Crawford Notch Waterfalls

13 April 2021

Filed under: White Mountains, Hiking, New Hampshire, Waterfalls

On Day 2 of my first waterfalls trip of the season I spent an overcast and rainy day exploring waterfalls in Crawford Notch State Park. I haven’t spent as much time in Crawford Notch as I have in nearby Franconia Notch or Pinkham Notch. This past winter Crawford Notch has become one of my favorite areas to explore new trails in the White Mountains.

My first stop was at two roadside waterfalls: Flume Cascade and Silver Cascade. Not to be confused with the Flume in Franconia Notch, Flume Cascade is a quick walk uphill from the parking lot. It drops several hundred feet down the flank of Mt. Jackson and crosses under NH Route 302 in a narrow notch. On the day I visited, rain and snowmelt had the cascade roaring down the mountainside. I spent most of my visit battling spray on my camera lens and filters. In places there was too much water moving too quickly for me to explore all the way up the cascade.

Just down the notch from Flume Cascade is the very similar Silver Cascade. Here, the water drops several hundred feet and goes through a several different narrow notches in the rock uphill from the road. I could scramble much farther up this waterfall. The water was spread out over a larger area so it was easier to take photos, as well.

After Flume Cascade I drove farther south through Crawford Notch State Park to the Willey House parking area and the trailhead for the Kedron Flume Trail. The guidebook talks about how Kedron Flume only ever has an inch or two of water flowing through it and is rarely all that impressive. I don’t think the guidebook was anticipating the incredible amount of water flowing out of the high peaks of the White Mountains this spring, though.

Kedron Flume is a short but steep mile and a half hike up from the base of Crawford Notch. The trail crosses the railroad tracks and then climbs up into the pine forests where it crosses Kedron Flume. Downhill from the trail crossing is a steep dropoff with a great view of Webster Cliffs.

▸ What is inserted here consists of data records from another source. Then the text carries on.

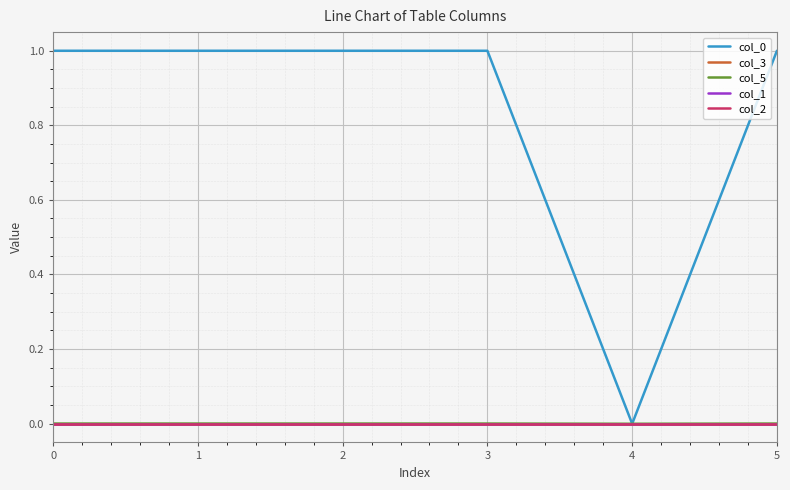

Reading left to right, what are all the values shown in this chart?

col_0: 1.0	1.0	1.0	1.0	0.0	1.0
col_3: -0.0	-0.0	0.0	-0.0	0.0	0.0
col_5: 0.0	0.0	0.0	0.0	0.0	0.0
col_1: 0.0	-0.0	0.0	0.0	0.0	0.0
col_2: 0.0	0.0	0.0	0.0	0.0	0.0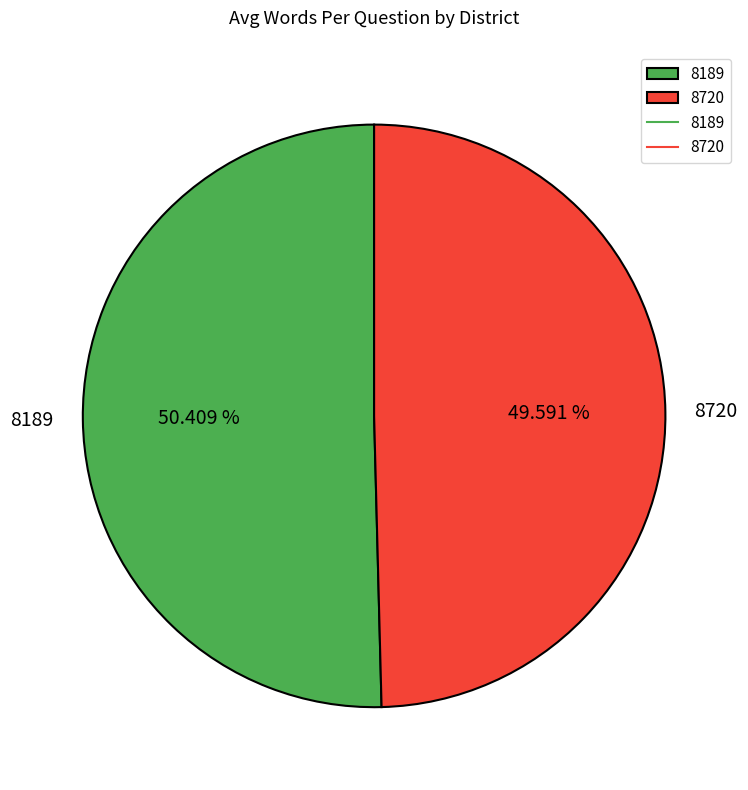

Count the number of slices in the pie.

2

It was difficult to find good compositions because of the amount of water flowing over the smooth granite. Upstream was a different story. Here, the water flowing through a narrow notch in the rock (the “flume” part of Kedron Flume) and the banks were steep and covered in loose moss and dirt.

There was one block of ice still hanging on to the rock walls of the flume gorge and what looked like several recently fallen trees hanging over the water. I hiked a ways upstream and the flume opened up into open and steep forest with copious amounts of water cascading down the hillside. The water wasn’t coming down in defined waterfalls so much as the entire forest floor seemed to be a river flowing swiftly towards the notch floor.

Which of these two compositions do you like better? I think I narrowly prefer the “more trees” version on the left because the large diagonal tree in the top corner nicely bounds the photo versus the open space on the right.